Sir John said nothing, but stood with the others watching the lad’s unsteady steps till he disappeared.
“He’ll do now, sir,” said the captain.
“Do?” cried the doctor; “I should think he will. Why, Meadows, he has got all the right stuff in him: it only wants bringing out. Nothing like the sea for a lad, is there, captain?”
“Nothing, sir,” said that gentleman. “It makes a boy manly and self-reliant. He may turn out a bit rough, but it’s rough diamond. Sir John, pray don’t you think from what I say that I’m one of those carneying, flattering sort of chaps who ought to be kicked all round the world for the sneaks they are. What I say is quite honest.
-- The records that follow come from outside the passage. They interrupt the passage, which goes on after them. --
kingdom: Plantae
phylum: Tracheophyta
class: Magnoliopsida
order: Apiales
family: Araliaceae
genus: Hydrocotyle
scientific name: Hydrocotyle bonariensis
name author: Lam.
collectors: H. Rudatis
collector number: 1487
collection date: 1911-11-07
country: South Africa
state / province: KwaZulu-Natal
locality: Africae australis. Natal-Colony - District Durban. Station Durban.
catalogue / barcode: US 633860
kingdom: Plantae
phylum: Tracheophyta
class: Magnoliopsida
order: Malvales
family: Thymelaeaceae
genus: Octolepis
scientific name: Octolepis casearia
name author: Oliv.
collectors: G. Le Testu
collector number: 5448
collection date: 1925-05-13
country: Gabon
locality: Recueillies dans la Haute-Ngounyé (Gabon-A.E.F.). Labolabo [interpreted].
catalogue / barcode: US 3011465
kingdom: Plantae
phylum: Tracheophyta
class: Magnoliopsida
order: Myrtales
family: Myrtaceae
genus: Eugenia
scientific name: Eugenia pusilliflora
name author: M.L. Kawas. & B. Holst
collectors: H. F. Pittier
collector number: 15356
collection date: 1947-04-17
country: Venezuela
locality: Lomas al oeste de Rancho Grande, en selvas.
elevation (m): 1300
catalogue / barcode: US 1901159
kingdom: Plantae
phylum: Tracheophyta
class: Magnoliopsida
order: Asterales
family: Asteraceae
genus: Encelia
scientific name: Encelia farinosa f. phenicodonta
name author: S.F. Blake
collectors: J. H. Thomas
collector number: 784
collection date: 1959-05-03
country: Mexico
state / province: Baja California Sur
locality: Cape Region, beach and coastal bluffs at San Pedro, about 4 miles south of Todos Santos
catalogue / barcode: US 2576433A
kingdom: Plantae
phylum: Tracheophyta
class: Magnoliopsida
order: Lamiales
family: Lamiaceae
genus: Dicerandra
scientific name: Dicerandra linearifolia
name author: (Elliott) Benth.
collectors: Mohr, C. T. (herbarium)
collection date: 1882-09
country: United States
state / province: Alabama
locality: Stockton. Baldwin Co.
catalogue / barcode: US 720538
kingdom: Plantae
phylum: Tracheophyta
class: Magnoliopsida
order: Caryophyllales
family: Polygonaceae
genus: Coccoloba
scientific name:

That’s a fine lad of yours: he’s as nervous now as a girl, and no wonder, seeing how weak and delicate he is, but I watched him this morning, and he’s fighting it all down like a fellow with true grit in him, at a time too when he’s feeling downright bad. You won’t hardly know him in a month.”
Sir John nodded and walked away, to go and stand by himself looking out to sea.